Мулаты редко приглашают к себе белых. Порабощая черных, они всю тяжесть своей ненависти переносили на белых поработителей, происходя в первом поколении от смешения крови, которое не знает ни белых, ни черных, которое ломает перегородки сословные, классовые; они были живым доказательством протеста природы против классового устройства общества, и, однако, никакие их усилия, никакие усилия собственной мысли не давали им возможности выйти из того страшного тупика, в который загнал их освежающий грозовой, громоподобный вихрь французской революции. Перед одними были перспективы колоссальных возможностей, другим рисовался тот страшный гнет, который являлся результатом напуганного воображения колонистов и белых людей на Гаити, ибо если одни требуют свободы, то другие удваивают рабство.

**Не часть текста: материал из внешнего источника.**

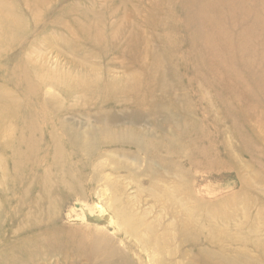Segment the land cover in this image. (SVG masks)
I'll list each match as a JSON object with an SVG mask.
<instances>
[{"label": "rangeland", "instance_id": "obj_1", "mask_svg": "<svg viewBox=\"0 0 264 264\" xmlns=\"http://www.w3.org/2000/svg\"><path fill=\"white\" fill-rule=\"evenodd\" d=\"M98 260L264 264V0H0V264Z\"/></svg>", "mask_w": 264, "mask_h": 264}, {"label": "bare ground", "instance_id": "obj_2", "mask_svg": "<svg viewBox=\"0 0 264 264\" xmlns=\"http://www.w3.org/2000/svg\"><path fill=\"white\" fill-rule=\"evenodd\" d=\"M112 203L115 205V207H117V202H118V199L116 197V195H113L112 196ZM115 214V217L118 218L121 216V213L119 212H114ZM52 227H54V222L53 221H50L49 222V228L51 229ZM69 249L77 252L79 254L78 258H83V257H88L89 258V253H88V249L84 246V242H83V239H79V240H76L75 242L73 243H69L67 245ZM92 250H94V247L93 248H90ZM88 258H84V259H87L88 261H92V259H88ZM93 263V262H92ZM94 264H101L100 261L98 260L96 263Z\"/></svg>", "mask_w": 264, "mask_h": 264}]
</instances>
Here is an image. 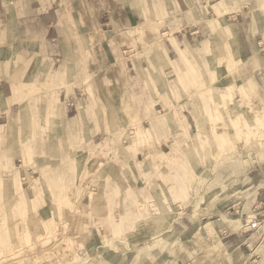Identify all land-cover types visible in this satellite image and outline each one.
I'll return each instance as SVG.
<instances>
[{"label":"rangeland","instance_id":"obj_1","mask_svg":"<svg viewBox=\"0 0 264 264\" xmlns=\"http://www.w3.org/2000/svg\"><path fill=\"white\" fill-rule=\"evenodd\" d=\"M218 1L209 0L202 26L176 32V35L189 36V48L198 46L203 49L207 41L206 51L213 47L218 51L214 57L206 53L204 55V60L208 62L205 66L209 71L208 83L203 88L196 80L190 53L184 49L172 56L179 59L185 79L182 82L184 98L175 96L173 99L179 103L183 100L186 104L193 103L195 119L192 126H198L189 129V133L183 132L186 140L182 141L183 144L170 137L171 143L165 148L172 154V159L166 162L156 159L155 153L159 149L152 147L150 132L135 126V135L146 140V144H141L145 159L136 164L135 173L125 170L121 164V171L116 176L100 177L95 175L100 172L94 170L95 162L85 160V154L89 153L87 149L84 150L86 146L74 145L75 150L70 160H75V167L70 162L65 164V169L73 170L74 176L65 181L64 177H44L38 171L35 181L27 179L31 194L23 193L17 201L9 199L4 207L0 204V250L3 249L5 240L9 245L28 249L23 256L17 257V261L25 259L27 264H130L135 255L131 264H164L167 260L169 264H189L190 260L199 257L202 262H206L197 248L178 246L182 234L178 236L174 233L181 228L171 226L173 218H170V214L174 211L168 212L162 220L158 219L160 206L165 202L168 204V199L164 200L165 193L177 195L182 192L185 184L195 185L197 180L203 182L216 179L210 171L213 167L218 166L217 173L227 176L231 164L229 158L233 157L234 151L240 153L241 160H246L250 152L255 158L261 144H264V112L256 117L251 103L254 98L242 99L240 93L243 87L251 84H256V87H261L264 91V79L258 78L254 73L243 75L240 70L247 61L243 62L244 59L238 56L230 36L226 33L218 35L213 31L220 28V19L216 20V13L212 12L210 5ZM182 7L186 8V5ZM256 17L264 22L259 11L256 12ZM225 24L222 19V25ZM124 56L127 58L130 53H125ZM196 65L199 67V61H196ZM241 120L246 127L241 125ZM137 124L140 126L139 122ZM125 131H120L121 137H127L128 131ZM253 131L259 132L252 134ZM60 132L62 131L55 130L57 136L62 135ZM109 132L115 133L114 130ZM79 136L85 141L86 136ZM185 149L201 154L202 163L199 167L192 168L190 161L181 157ZM49 163L54 167L59 162ZM162 165L165 166V171ZM37 166L46 167L44 157ZM259 167L261 166H251L230 187L222 190L217 185L201 193L202 203L198 209L191 200V195L189 201H180V206L186 207L189 204L188 215L199 218L208 215L211 208L213 212L218 209L222 223L228 219H236L239 221L238 228H241L244 223L240 219L250 216L253 208L262 202H256L253 198L254 187L250 181L254 169ZM81 168L84 169L83 176ZM86 170L88 176H84ZM176 211L179 212L180 209ZM224 231L231 232L226 228ZM216 238L219 239L217 234ZM54 248L57 249L53 250ZM255 250L259 255L254 258L257 261L261 257V249ZM196 259H193V264H198Z\"/></svg>","mask_w":264,"mask_h":264},{"label":"clouds","instance_id":"obj_2","mask_svg":"<svg viewBox=\"0 0 264 264\" xmlns=\"http://www.w3.org/2000/svg\"><path fill=\"white\" fill-rule=\"evenodd\" d=\"M9 3L20 6L22 10L27 9L24 13L27 19L23 22L22 29H10L7 39L0 38V51L7 47L13 54L7 65L0 63V80L7 77L16 86L17 91L23 93L24 90L19 85L28 73L30 65H34L35 80L31 86V95L23 94V98L29 100L27 109L13 111L12 104L18 102L14 96L9 99L5 110L0 98V119L7 117L8 120L6 125L0 126V187L3 186L5 178L19 177L21 173L24 174V179H30L31 172L37 171L44 177L62 178L66 175V162L75 167V160H70L75 150L74 146L70 141L56 136L55 130L58 125L47 118L39 119L35 93L41 94V100L51 96L50 110L58 112L72 103L75 99L74 90L82 89L84 84H88L95 91L96 77L107 72L102 48L105 41L124 57L120 49L124 44H128L129 37H133L132 44L143 48L138 54L140 57L152 56L158 63H162L167 58L163 42L170 39L173 33L182 32L193 26H202L209 6V0H5V6ZM33 3H38L39 7H31ZM182 5H186V8ZM250 6L252 12L259 11L264 17V0H228L227 4L221 0L217 4L218 9L226 7L231 13L245 16L247 14L243 10L249 9ZM232 18L235 19V16ZM164 29L166 31H162ZM225 33L231 34L227 28L218 29V35ZM181 45L193 58L194 74L203 88L208 83L209 71L205 66L208 62L204 60V55L206 53L214 57L218 49L213 47L206 51L207 41L203 49L198 46L189 48L186 41H180L177 47ZM36 48L39 50L36 51ZM129 48L130 52L135 54L132 45H129ZM128 58H131V55ZM196 61H199V67ZM214 62L213 59L212 63ZM57 64L59 68L54 69ZM93 66L95 71L91 70ZM103 83L119 85V80L110 81L105 75ZM208 86L210 87V84ZM61 91H66L68 98L65 105L58 109L54 105H58L56 98ZM93 104L96 111L89 112V123H96L97 117L107 111L98 101L93 100ZM41 123L44 128L42 132H37ZM95 131L96 129H93V134ZM121 134L116 133L114 142H118ZM39 157H44L46 167L37 166L35 161ZM181 157L190 161L192 168L199 167L202 163L199 152L193 153L185 149ZM229 159L231 164L227 176L217 173L218 166L213 167L210 171L216 179L203 182L197 180L195 185L185 184L178 198L189 201L191 195V200L198 209L202 203L201 193L217 185L222 190L230 187L253 165H260L264 170V144H261L255 158L250 152L246 160H241L240 153L234 151L233 157ZM15 160L21 161L19 168L15 166ZM57 161L59 163L54 167L49 163ZM234 177L237 179H233ZM170 211L165 202L160 206L158 219L162 220ZM243 229L244 226H241V230ZM261 235L264 236V226H261ZM26 251L28 249L9 245L5 240L3 249L0 250V264H27L25 259L17 261V257L23 256ZM260 256L259 260L252 261L251 264H264V244L261 245Z\"/></svg>","mask_w":264,"mask_h":264},{"label":"crops","instance_id":"obj_3","mask_svg":"<svg viewBox=\"0 0 264 264\" xmlns=\"http://www.w3.org/2000/svg\"><path fill=\"white\" fill-rule=\"evenodd\" d=\"M220 2L219 0L210 5V9L214 14L216 13V20L220 19V28L229 29L231 34L226 33V35L230 36L231 43L235 47L238 56L244 59L242 60L243 62L247 61L240 72L247 76L254 73L258 78L264 79V43H262L264 41V22L260 20V17L257 19V11L252 12L251 6L247 11L246 9L243 10L247 14L245 16L231 13L226 7L218 9L217 4ZM224 3L227 4L228 0H224ZM31 7H39V4L33 3ZM26 12L27 9L22 10L20 6L12 5L11 3L5 6V0H0V38L7 39L10 29H22L23 22L27 19V16L24 14ZM223 13H226L224 17L222 16ZM233 16H235V19L232 18ZM225 17H228V19ZM221 18L226 22L225 25H222ZM254 20L255 24H253ZM133 26L135 27V25ZM218 29L213 31L216 33ZM188 37L185 34L176 35V33H173L170 39H166L163 43L167 50V58L162 63H158L152 56L147 58L140 57L138 51H143V48L140 45L132 44L133 37H129L128 44H124L120 49V52L124 54L130 53L131 58H128L129 56L127 58L125 56L121 57L105 41L102 48L107 72L106 74L101 73L96 77L95 91L88 84H84L82 89L74 90L75 99L72 103L60 109V106H64L65 100L68 98L67 92L61 91L56 98L58 105H54L55 108L60 109L58 112L50 110L49 106L52 104L51 96L45 100H41V94L35 93L39 119L43 120L47 118L52 123L58 125L56 130H61L62 132L60 133L62 135L57 136L55 133L57 137L70 141L73 146L79 144L85 145L86 148L84 150L87 149L89 152L85 154V160L95 162L94 170L100 171L95 174L96 176H116L119 174V170L121 171V164L125 170L135 173L136 164L145 159L141 144H146V140L136 136L133 132L135 126L150 132L149 139L152 147L156 146L159 149L155 153L156 159L163 162L168 161L170 158L172 159V154L168 150L166 151L165 148L167 144L171 143L170 137H174L176 141H180L183 144L182 141L185 140L183 132L189 133V129L198 127L196 125L192 126V122L195 119L193 116L195 114L194 108H192L193 103L186 104L184 100L179 103L173 99L175 96L184 98L185 92L182 82L185 79L183 78L182 65L179 59L172 56L178 55L180 51L185 49L182 45L177 46L180 44V41H186L189 44L190 40ZM129 45H132L135 49V54L130 52ZM35 50L38 51L39 49L36 48ZM25 51H28V49H25ZM12 55V52L7 47H4L0 51V63L7 65ZM58 68V64L54 66V69ZM91 70L95 71V67L93 66ZM105 75L110 81L115 82L119 80V85L116 83L105 85L103 83ZM34 80V65L29 66L28 73L20 81L19 87L24 90L23 93L17 91L16 86L7 77L4 80H0V98H2L5 110H7L9 99L14 96L18 102L12 104L13 111L19 112L29 107V100L24 99L23 94L31 95V86ZM145 89H147L146 92ZM93 100L104 105L107 111L97 117L96 123H89V112L96 111ZM137 122L140 123V126H138ZM7 123V117L0 119V126ZM43 128L44 125L41 123L37 132H42ZM93 129H96L94 134ZM122 129L128 131L127 137H121V134L118 142H114L116 133L122 131ZM110 130H114L115 133L111 134ZM79 134L86 136L85 141H83ZM17 139H19L18 136ZM81 140L83 143H81ZM92 150L95 152H92ZM41 160L42 157L37 158L36 164ZM14 164L19 168L21 161L15 160ZM162 167L163 171H165V166L162 165ZM80 170L81 176H83L84 169L81 168ZM87 171L84 176H88ZM65 172L66 175L63 176L65 181L66 178L74 176L73 170L65 169ZM35 178H38V171L31 172L30 179L35 181ZM250 181L254 190L256 189V202L263 201L264 171L262 167L254 169ZM29 188V182L27 179H24L23 173L19 177L11 176L5 178L3 186L0 187V204L2 203V207H4V203L9 201V199L17 201V198L23 193L29 192L31 194ZM37 188L38 186H36ZM129 190L131 191V188ZM166 194L164 200L168 199L167 207H172L171 211L175 213L170 214V218H173L171 226L181 228L179 232L174 231V233L180 236L179 234L187 232L199 237L201 241L206 240L205 242H211L210 233L213 230L219 237L217 256L213 260L206 262H202L200 257L198 259L193 258L196 259V263L249 264L255 261L254 258L259 256H257V251H254V249L260 250L261 245L264 244L261 227L253 233L244 232L238 226L231 232H225L223 223L216 215V211L220 212L218 209L213 212L211 208L208 210L210 212L208 215L200 218L191 217L187 213L190 205L187 204L186 207L180 206V201H185L178 198L181 196V192L177 193V195ZM35 202L37 203L38 201ZM177 209H180V211L177 212ZM240 221L244 223H241V226H244L246 220L241 218ZM261 223V226H264V217H261ZM159 256L161 257L162 255ZM135 257L136 255L134 259ZM127 258L125 261H127ZM193 259L190 260L189 264H193ZM164 262V264H169V260Z\"/></svg>","mask_w":264,"mask_h":264},{"label":"bare ground","instance_id":"obj_4","mask_svg":"<svg viewBox=\"0 0 264 264\" xmlns=\"http://www.w3.org/2000/svg\"><path fill=\"white\" fill-rule=\"evenodd\" d=\"M261 89H262L261 87H256V84L255 85L253 84V86L251 84V85H249L247 87H243L242 88V91L240 90L241 91L240 93H241L242 99L254 98L253 99L254 101H251V103L253 104L254 112H256L255 113L256 114V117L259 116V113L260 112H264V91L261 90ZM254 121H256V119H254ZM258 121H260L262 123L261 119H258ZM241 125H243V126L246 127V124H244L243 121L241 122ZM248 131H250V129H248ZM258 132L259 131H253L251 133L252 134L253 133L255 134V133H258ZM255 190L252 191V194H253L252 196H253L254 199H255ZM216 215L220 219V217H219L220 216V213L218 211H216ZM238 222L239 221L236 220V219H232V220L231 219H228V220H225L223 222L224 223L223 225L226 228V230L232 231L237 226ZM190 236H193L192 237L193 239L189 240L190 239ZM210 237H211V242H205V243H203L199 237L194 236V235H191V234H189V233L186 232V233H184V234L181 235V237L179 239L180 242H179L178 246L182 247V245H183L184 247H186V245H188V246L197 248L199 250V252H201V254L203 256V260L210 261V260H213L217 256V247H218V243H219V239L216 238V233L213 230H211ZM63 244H65V243H63ZM194 248H193V251H194ZM56 249L57 248H54L53 250H56ZM197 249H195V250H197ZM54 254H56V253H54ZM221 257H222V255H221ZM135 263H137V262H135Z\"/></svg>","mask_w":264,"mask_h":264},{"label":"built area","instance_id":"obj_5","mask_svg":"<svg viewBox=\"0 0 264 264\" xmlns=\"http://www.w3.org/2000/svg\"><path fill=\"white\" fill-rule=\"evenodd\" d=\"M234 212H236L233 209ZM242 216V215H241ZM261 217H264V201L259 202L251 211L250 216L242 217L246 220L244 232H254L261 227Z\"/></svg>","mask_w":264,"mask_h":264}]
</instances>
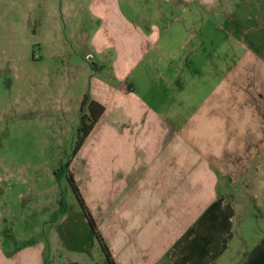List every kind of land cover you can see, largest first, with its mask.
I'll return each mask as SVG.
<instances>
[{
	"label": "crops",
	"instance_id": "crops-1",
	"mask_svg": "<svg viewBox=\"0 0 264 264\" xmlns=\"http://www.w3.org/2000/svg\"><path fill=\"white\" fill-rule=\"evenodd\" d=\"M194 13L206 14V0H0V62L35 59L37 40L27 38L44 30V116L76 115L79 126L87 92L104 107L69 171L117 264H264V199L243 198L234 178L264 163V104L251 102L263 91L214 88L215 100L208 93L199 104L204 115L187 118L159 64ZM19 15L28 23L17 24ZM18 28L27 35L22 58ZM66 77L74 104L63 98ZM254 173L264 190V166ZM83 190L103 191V225ZM79 214L85 231L65 214L30 246L0 243V264H108Z\"/></svg>",
	"mask_w": 264,
	"mask_h": 264
},
{
	"label": "rangeland",
	"instance_id": "rangeland-1",
	"mask_svg": "<svg viewBox=\"0 0 264 264\" xmlns=\"http://www.w3.org/2000/svg\"><path fill=\"white\" fill-rule=\"evenodd\" d=\"M198 4L194 1L192 8ZM186 16L188 18L189 14ZM26 18L19 15L17 24L28 23ZM192 18V24L187 21L186 29L182 30L180 23L177 24L176 45L171 46L170 53L159 62L168 64L169 77L176 80L174 85L170 84L172 89H177L171 103L185 101L181 88L186 87L187 92V88L191 90L189 98L186 94V103H181L183 108L179 109L176 103V110H183L187 118L195 112L204 115L206 105L202 109L199 104L208 93L211 100H215L213 92L217 87H225L229 92L250 88L257 98L262 91L264 94V79L261 78L264 75V0H206V14L194 13ZM180 32L183 34L178 35ZM30 35L27 38L22 29H17V57L26 54L21 45H26L30 39L37 40L32 52L35 59L0 62V243L12 240L17 246H30L33 240L44 238L45 231L54 225L58 215L57 220L65 214L72 215L76 227L85 231L79 216L83 212L70 185L64 176L54 177L72 156L78 118L76 115L44 116V82L47 81L44 77V30L36 32L33 29ZM251 38H255L256 44H250ZM185 55L189 57L187 62L182 60ZM64 80V101L74 104L71 99L77 91L69 85L67 77ZM251 102L264 104V100L258 99ZM263 166L261 157L247 164L242 173L234 177L246 200L251 198L257 203L264 199V190L256 186L254 173L255 170L260 172ZM248 183L250 188L246 187ZM83 192L102 220L103 191ZM58 198L59 208L54 202ZM62 205L65 212L59 214ZM245 210L246 206L239 211L240 216ZM257 211L260 213L258 207ZM245 222L246 225L259 223L252 218H246ZM256 224L248 229L250 238L257 236ZM97 251L103 256L99 247Z\"/></svg>",
	"mask_w": 264,
	"mask_h": 264
},
{
	"label": "trees",
	"instance_id": "trees-1",
	"mask_svg": "<svg viewBox=\"0 0 264 264\" xmlns=\"http://www.w3.org/2000/svg\"><path fill=\"white\" fill-rule=\"evenodd\" d=\"M104 112V107L96 102L95 100H93L91 98V95L89 92H87L84 97L83 100L81 102V107H80V124L77 128L76 134H75V143H74V148H73V152H72V156L70 157V159L68 160V162L64 165V167H61L58 171L57 174L62 175L65 177V179L67 180L68 184L70 185L77 201L78 204L92 230V232L95 235V238L102 250V253L104 254V257L106 259V261L108 262V264H117L108 248V246L106 245L102 235L100 234L99 230H98V226L96 223V220L94 219L92 212L90 211L88 205L86 204V201L76 183L75 178L73 177V175L71 174V172L69 171L70 168V163H71V158H73L78 151L81 149V147L83 146L84 142L86 141L87 137L90 135V133L92 132L93 128L95 127V125L97 124V122L99 121L101 115ZM65 212V206L62 205V207L59 210V214H63ZM59 217L56 216V218L54 219L55 221L57 220V218Z\"/></svg>",
	"mask_w": 264,
	"mask_h": 264
}]
</instances>
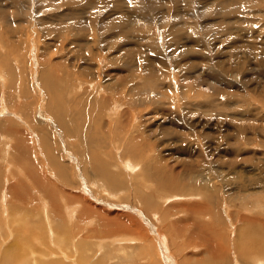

В гостиной, украшенной сообразно европейским обычаям, Цюбал встал перед французским генералом и, рассыпаясь в раболепных выражениях, просил его оказать честь десяткам кушаний, расставленных перед французом на маленьком круглом столе.
Модюи огляделся. Двери, обитые тонкими полосками сантала почти малинового цвета, были затворены; ни одного вздоха не слышалось за ними.
— Дорогой генерал, — сказал Цюбал, оглядывая золотые нашивки на синем мундире Модюи, — я долго обдумывал свое намерение, и, для того чтобы вы не думали обо мне плохо и оценили мою преданность в полной мере, я, пока вы кушаете, не предлагаю вам вина, потом и мне, старику, разрешите выпить за ваше здоровье, — а сейчас скажите мне одно: не согласитесь ли вы взять в дар…
Модюи смотрел с любопытством и тревогой.
— …вот этот небольшой кусок земли, на котором стоит мой дом. Он довольно удобен, обширен, как все земли вокруг. Здесь родится лучший кофе во всей стране, здесь созревают лучшие ананасы, у меня восемь сахарных плантаций, одна табачная, одна ванильная, четыре хлопковых. Я должен уехать, я становлюсь стариком.
— Куда же ты уезжаешь? — спросил Модюи, ошеломленный этим предложением.
— Я стар и достаточно богат, я хочу на покое прожить остаток дней. Вы знаете, какие времена. Если я сейчас начну продавать мое имущество, мне за него дадут так мало, что разговор о продаже будет стоить гораздо больше для моей печальной старости, и, кроме того, я могу продать только мулату, которые вообще страшно скупы. Если я выдам вам расписку в получении от вас платы за мои земли, вы нисколько не пострадаете, и я смогу спокойно выехать, оказав таким образом знак малого, но посильного внимания благородному французскому властелину, вступившему на землю Сан-Доминго.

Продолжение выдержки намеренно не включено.